Celebração da fé: missa de Corpus Christi reúne 10 mil na Esplanada

O tema deste ano foi "O amor de Cristo nos impele". A cerimônia ficou sob o comando do arcebispo de Brasília, cardeal dom Sérgio da Rocha

Igo Estrela/MetrópolesIgo Estrela/Metrópoles

atualizado 20/06/2019 20:23

Cerca de 10 mil católicos se reuniram na Esplanada dos Ministérios, nesta quinta-feira (20/06/2019), para acompanhar a missa de Corpus Christi. A edição deste ano teve um caráter especial, já que se comemora, também, os 60 danos da fundação da Arquidiocese de Brasília. O ato litúrgico foi conduzido pelo arcebispo de Brasília, cardeal dom Sérgio da Rocha.

O tema da celebração deste ano foi “O amor de Cristo nos impele”. Na tradição católica, a instituição da eucaristia se deu na última ceia de Jesus com os discípulos, antes de sua crucificação. Naquele momento, Cristo teria consagrando o pão e o vinho como seu corpo e sangue, oferecendo aos apóstolos. Durante a homilia, dom Sérgio pediu que a igreja mantenha-se unida.

“Necessitamos caminhar mais unidos na unidade da igreja. Quem participa da comunhão eucarística não pode jamais compartilhar a desunião”, falou.

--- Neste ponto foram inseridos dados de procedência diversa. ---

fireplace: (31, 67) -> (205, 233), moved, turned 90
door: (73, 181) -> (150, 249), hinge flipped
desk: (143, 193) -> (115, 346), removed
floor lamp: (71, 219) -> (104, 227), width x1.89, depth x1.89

Fora do período eleitoral, a queda do número de autoridades prestigiando a celebração era visível. Apenas o vice-governador do DF, Paco Britto (Avante), esteve presente.

Primeira vez presente na missa de Corpus Christi, a funcionária pública Eliete de Brito, 61, se emocionou. “Sou da 905 Norte e, como sempre canto no coral pela manha acabo, não vim nos outros anos. Hoje senti emocionada e pretendo vir sempre”.

Veja imagens da celebração religiosa:

Tapete

Mais cedo, 2 mil pessoas se reuniram para a montagem do tradicional tapete usado na celebração de Corpus Christi na Esplanada dos Ministérios. Segundo a Arquidiocese de Brasília, os fiéis começaram a chegar às 6h e prepararam todo o trajeto com desenhos de símbolos religiosos.

O pároco da Catedral de Brasília e coordenador da festa, padre João Firmino Galvão Neto, espera uma celebração grandiosa. “Este ano, sem greve e sem grandes problemas, com certeza teremos uma linda e tranquila festa”, projetou. Em 2018, a festividade aconteceu em meio à paralisação dos caminhoneiros, o que, na visão do sacerdote, afetou a quantidade de público, então de 5 mil pessoas.

A missionária Nayara da Silveira Linhares, 24, participa pela segunda vez da montagem do tapete. Membro da comunidade Shalom, ela espera que a data sirva para unir a Igreja Católica e os povos. “Para mim, é muito marcante porque celebramos a eucaristia, o Cristo que se dá como alimento. Este dia tem muita importância na minha vida”, enalteceu.

O grupo de Nayara preparou um painel com o cordeiro de Deus. De acordo com ela, a ideia é usar a imagem e os ramos que envolvem o animal para relembrar a ressurreição de Jesus. “Quando acabar a montagem, volto para casa, descanso e depois regresso para a missa”, explicou.

 

Festa católica

A celebração no DF é conhecida como uma das mais prestigiadas do país e atrai turistas de outros estados. Vindo de Muriaé (MG), o carteiro Fábio Almeida da Silva, 39, trouxe a esposa, Adriana Maria Estevam, 44, dona de casa, e o filho Miguel Estevam da Silva, 7, para ver de perto o tapete que tanto já havia admirado pela televisão.

“Achei bacana ver tantos jovens envolvidos. Geralmente, na nossa cidade, é mais o pessoal idoso que entra nisso”, elogiou. Adriana destacou que a família é católica e costuma participar das missas de Corpus Christi. “Ano passado, não pudemos celebrar porque estávamos viajando também, mas desta vez compensamos”, comemorou.

O grupo dos Jovens Atuantes em Cristo (JAC), do Oratório do Soldado, dedicou-se à preparação da serragem misturada com corante. O item é essencial para a execução dos desenhos dos painéis. “Fizemos no ano passado e voltamos. Pedimos que o pessoal do grupo enviasse desenhos e agora viemos fazê-los”, explicou a coordenadora, Giovanna Procópio, 19.

Gustavo Ló, 16, ajudou o grupo colocando a mão na massa. Sujo de corante azul e com um sorriso no rosto, ele comemorou sua primeira participação na festa. “Minha irmã já fazia parte e me chamava bastante. Neste ano, eu troquei de colégio e decidi começar a fazer parte do grupo jovem. Eu vim para ajudar.”